North Korea destroyed the most visible symbol of its nuclear weapons program Friday, according to news reports, a sign of its commitment to stop making plutonium for atomic bombs.
The reported demolition of the 60-foot (20-meter) -tall cooling tower at the North's main reactor complex is a response to U.S. concessions after the North delivered a declaration Thursday of its nuclear programs to be later dismantled.
China's Xinhua News Agency reported that the tower had been blown up at 5:05 p.m. local time (0805 GMT), citing its correspondent who was there. U.S. broadcaster CNN also reported the explosion had occurred. Japan's Kyodo News agency said a "North Korean source" confirmed the reactor had been destroyed, but gave no further information.
No officials immediately confirmed the reactor's destruction, and none of the broadcasters invited to witness the event had yet aired any video of the blast.
The symbolic explosion came just 20 months after Pyongyang shocked the world by detonating a nuclear bomb in an underground test to confirm its status as an atomic power. The nuclear blast spurred an about-face in the U.S. hard-line policy against Pyongyang, leading to the North's first steps to scale back its nuclear weapons development since the reactor became operational in 1986.
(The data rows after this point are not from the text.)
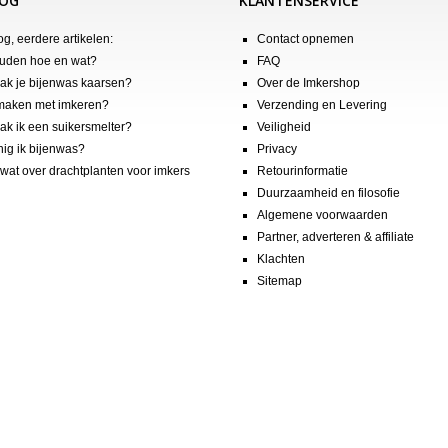
LOG
KLANTENSERVICE
og, eerdere artikelen:
Contact opnemen
uden hoe en wat?
FAQ
k je bijenwas kaarsen?
Over de Imkershop
maken met imkeren?
Verzending en Levering
k ik een suikersmelter?
Veiligheid
nig ik bijenwas?
Privacy
wat over drachtplanten voor imkers
Retourinformatie
Duurzaamheid en filosofie
Algemene voorwaarden
Partner, adverteren & affiliate
Klachten
Sitemap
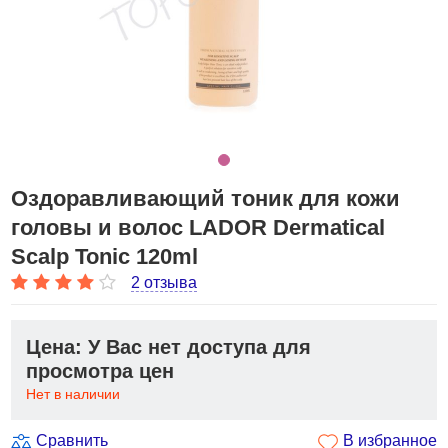
Оздоравливающий тоник для кожи
головы и волос LADOR Dermatical
Scalp Tonic 120ml
2 отзыва
Цена: У Вас нет доступа для
просмотра цен
Нет в наличии
Сравнить
В избранное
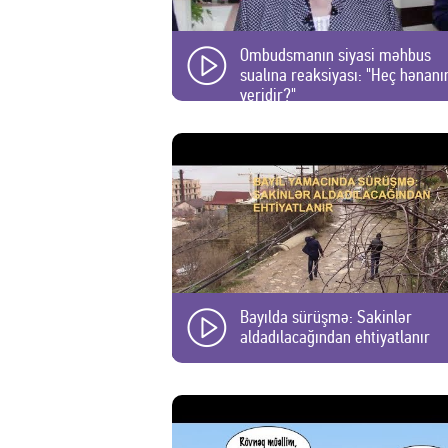
Ombudsmanın siyasi məhbus
sualına reaksiyası: "Heç hənanı
yeridir?"
Bayılda sürüşmə: Sakinlər
aldadılacağından ehtiyatlanır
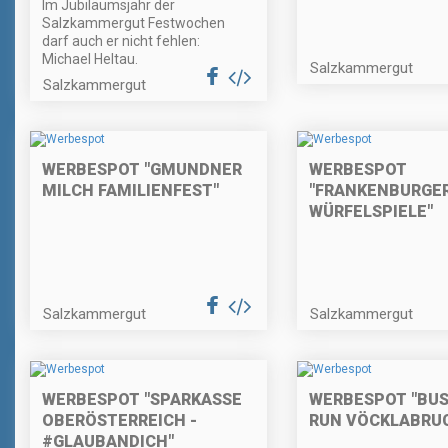
Im Jubiläumsjahr der
Salzkammergut Festwochen
darf auch er nicht fehlen:
Michael Heltau.
Salzkammergut
Salzkammergut
WERBESPOT "GMUNDNER
WERBESPOT
MILCH FAMILIENFEST"
"FRANKENBURGE
WÜRFELSPIELE"
Salzkammergut
Salzkammergut
WERBESPOT "SPARKASSE
WERBESPOT "BUS
OBERÖSTERREICH -
RUN VÖCKLABRU
#GLAUBANDICH"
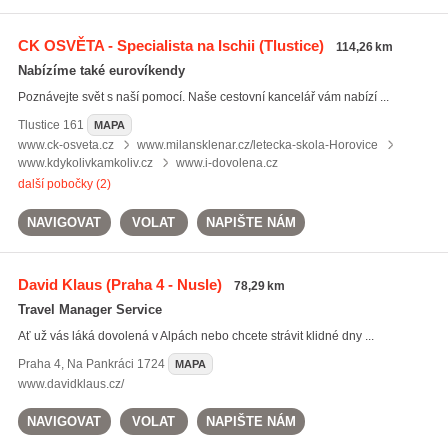
CK OSVĚTA - Specialista na Ischii
(Tlustice)
114,26 km
Nabízíme také eurovíkendy
Poznávejte svět s naší pomocí. Naše cestovní kancelář vám nabízí ...
Tlustice
161
MAPA
www.ck-osveta.cz
www.milansklenar.cz/letecka-skola-Horovice
www.kdykolivkamkoliv.cz
www.i-dovolena.cz
další pobočky (2)
NAVIGOVAT
VOLAT
NAPIŠTE NÁM
David Klaus
(Praha 4 - Nusle)
78,29 km
Travel Manager Service
Ať už vás láká dovolená v Alpách nebo chcete strávit klidné dny ...
Praha 4
,
Na Pankráci 1724
MAPA
www.davidklaus.cz/
NAVIGOVAT
VOLAT
NAPIŠTE NÁM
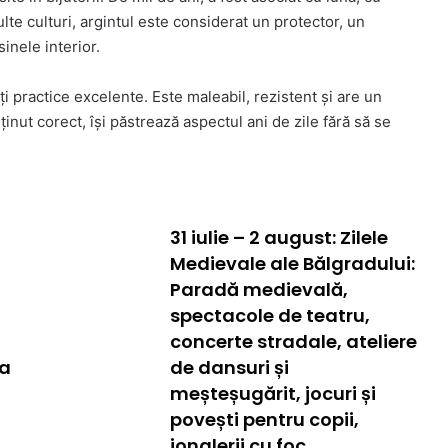
multe culturi, argintul este considerat un protector, un
sinele interior.
ăți practice excelente. Este maleabil, rezistent și are un
ținut corect, își păstrează aspectul ani de zile fără să se
31 iulie – 2 august: Zilele
Medievale ale Bălgradului:
Paradă medievală,
spectacole de teatru,
concerte stradale, ateliere
ba
de dansuri și
meșteșugărit, jocuri și
povești pentru copii,
jonglerii cu foc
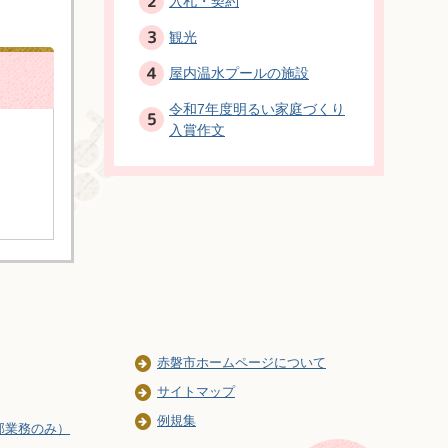
入札・契約
観光
屋内温水プールの施設
令和7年度明るい家庭づくり
入賞作文
赤磐市ホームページについて
サイトマップ
例規集
部業務のみ）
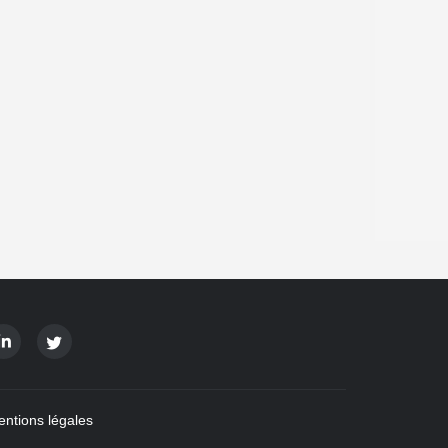
ntions légales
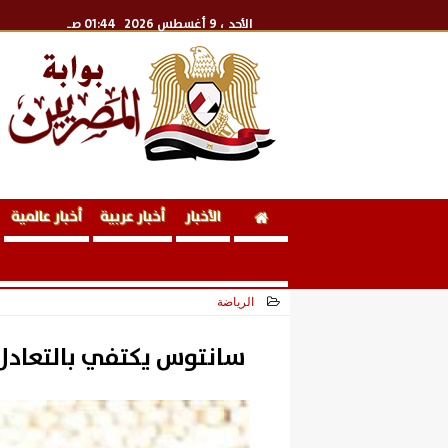
الأحد
، 9 أغسطس 2026
01:44 صـ
الأخبار
أخبار عربية
أخبار عالمية
الرياضة
2026-05-21 15:32:53
سانتوس يكتفي بالتعادل 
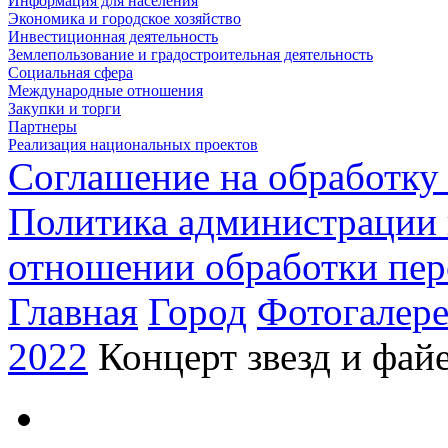
Информация для населения
Экономика и городское хозяйство
Инвестиционная деятельность
Землепользование и градостроительная деятельность
Социальная сфера
Международные отношения
Закупки и торги
Партнеры
Реализация национальных проектов
Соглашение на обработку
Политика администрации 
отношении обработки пе
Главная
Город
Фотогалере
2022
Концерт звезд и фай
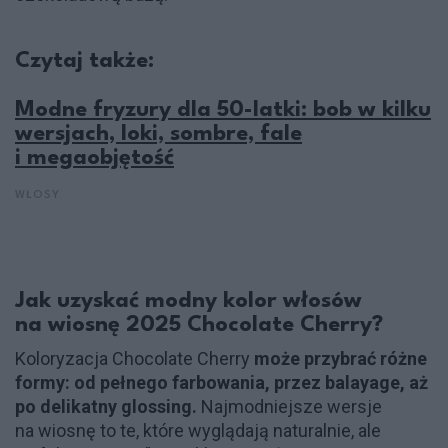
Czytaj także:
Modne fryzury dla 50-latki: bob w kilku
wersjach, loki, sombre, fale
i megaobjętość
WŁOSY
Jak uzyskać modny kolor włosów
na wiosnę 2025 Chocolate Cherry?
Koloryzacja Chocolate Cherry
może przybrać różne
formy: od pełnego farbowania, przez balayage, aż
po delikatny glossing.
Najmodniejsze wersje
na wiosnę to te, które wyglądają naturalnie, ale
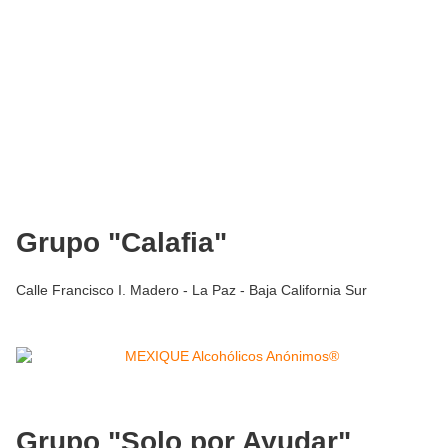
Grupo "Calafia"
Calle Francisco I. Madero - La Paz - Baja California Sur
Grupo "Solo por Ayudar"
Last year, the North switched off the reactor at Yongbyon, some 60 miles (100 kilometers) north of the capital of Pyongyang, and it has already begun disabling the facility under the watch of U.S. experts so that it cannot easily be restarted.
The destruction of the cooling tower, which carries off waste heat to the atmosphere, is another step forward but not the most technically significant, because it is a simple piece of equipment that would be easy to rebuild.
Still, the demolition offers the most photogenic moment yet in the disarmament negotiations that have dragged on for more than five years and suffered repeated deadlocks and delays. Those attending the event include the top U.S. State Department expert on the Koreas, Sung Kim, along with broadcasters from the United States, China, Japan, Russia and South Korea.
U.S. Secretary of State Condoleezza Rice said the tower's destruction would mark a step toward disablement, something that has been ongoing for many months to prevent the North from making more plutonium for bombs.
"It is important to get North Korea out of the plutonium business, but that will not be the end of the story," she said in Kyoto, Japan, on the sidelines of a meeting of the Group of Eight industrialized countries.
North Korea's nuclear declaration, which was delivered six months later than the country promised and has not yet been released publicly, is said to only give the overall figure for how much plutonium was produced at Yongbyon, but no details of bombs that may have been made.
The declaration was being distributed Friday by China, the chair of the arms talks, to the other countries involved, U.S. envoy Christopher Hill said.
"We'll have to study it very carefully and then we'll have to work on verification," Hill said in Kyoto.
The declaration also does not include information on the North's alleged uranium enrichment program or its possible nuclear proliferation to other countries, such as Syria.
Experts believe the North has as much as 110 pounds (50 kilograms) of weapons-grade plutonium, enough for as many as 10 nuclear bombs.
To verify the claim of how much radioactive material it has produced, the U.S. says the North will open access to its reactor for inspectors to pore over the aging equipment and come to their own conclusions. However, there will be no wide-ranging inspections to survey secret nuclear facilities, some of which are believed hidden in underground tunnels.